Write out the text lines of the material below as a JSON list of strings, one string per line, skipping blank lines and leaving out the pictures.

Study material -

────────────────

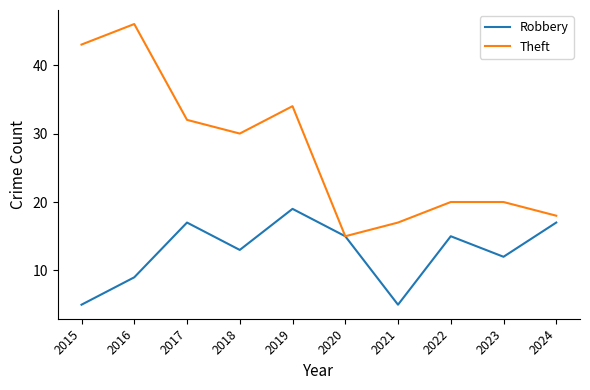

True or false: Robbery has a value of 15 at 2020.

True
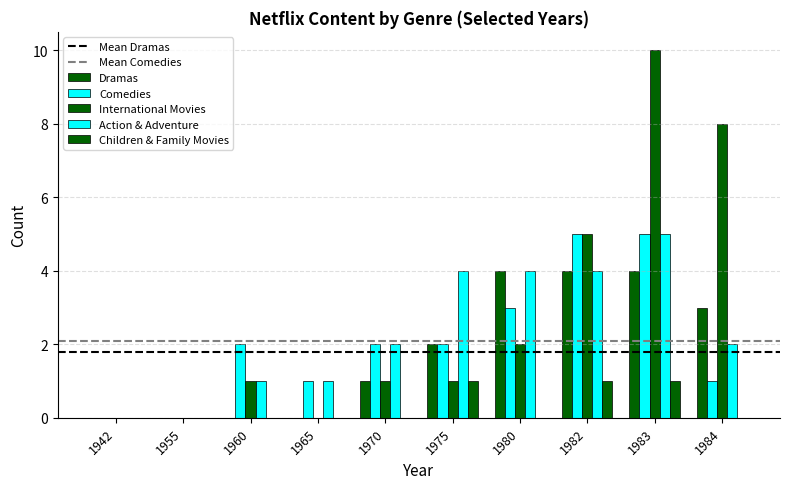

Count the number of data series in this chart.

5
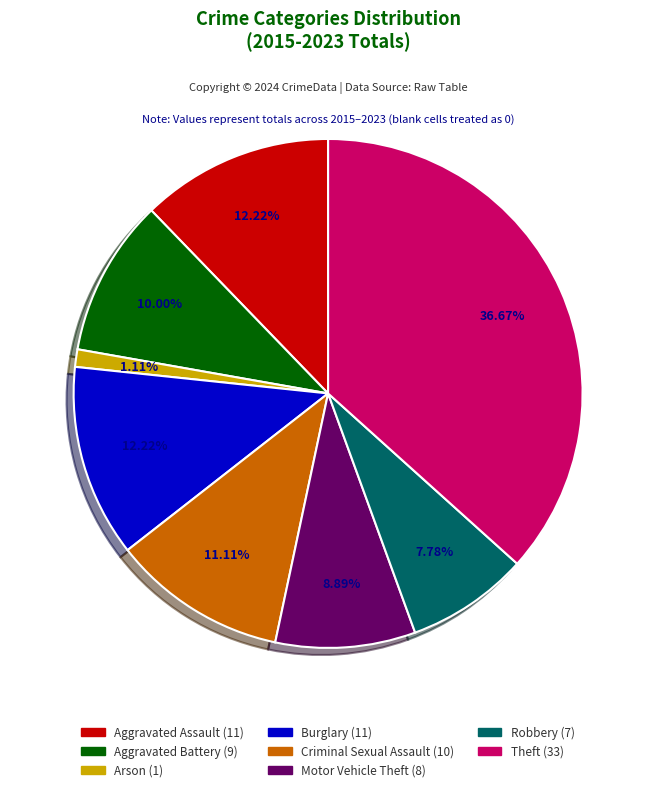

Do Robbery and Theft together represent more than half of the pie?

No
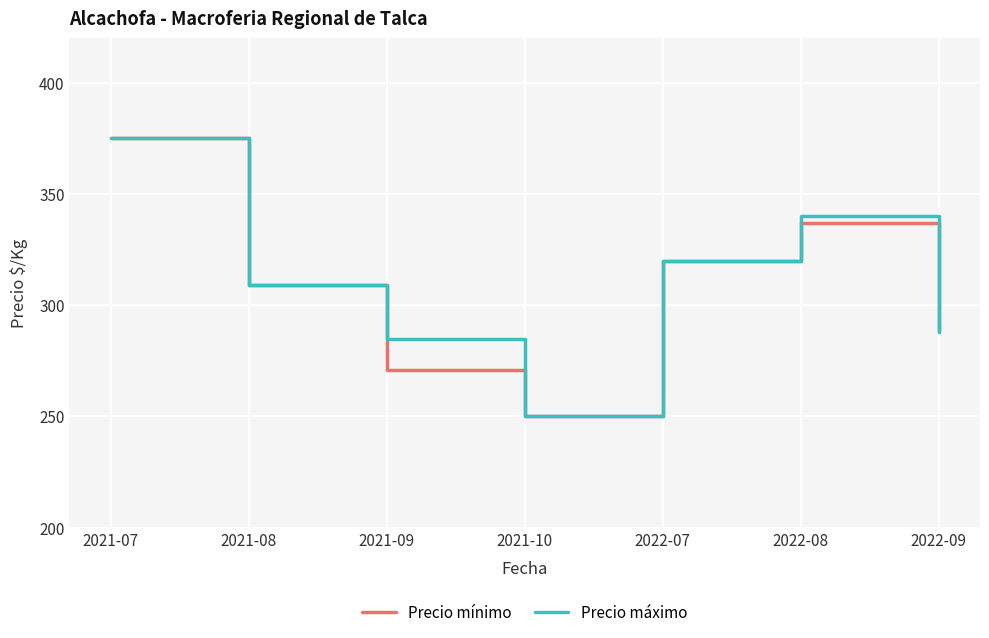

What value does the Precio máximo series have at 2021-09, to the nearest 5?

285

────────────────

Task output -
[
  "True or false: Robbery has a value of 15 at 2020.",
  "True",
  "Count the number of data series in this chart.",
  "5",
  "Do Robbery and Theft together represent more than half of the pie?",
  "No",
  "What value does the Precio máximo series have at 2021-09, to the nearest 5?",
  "285"
]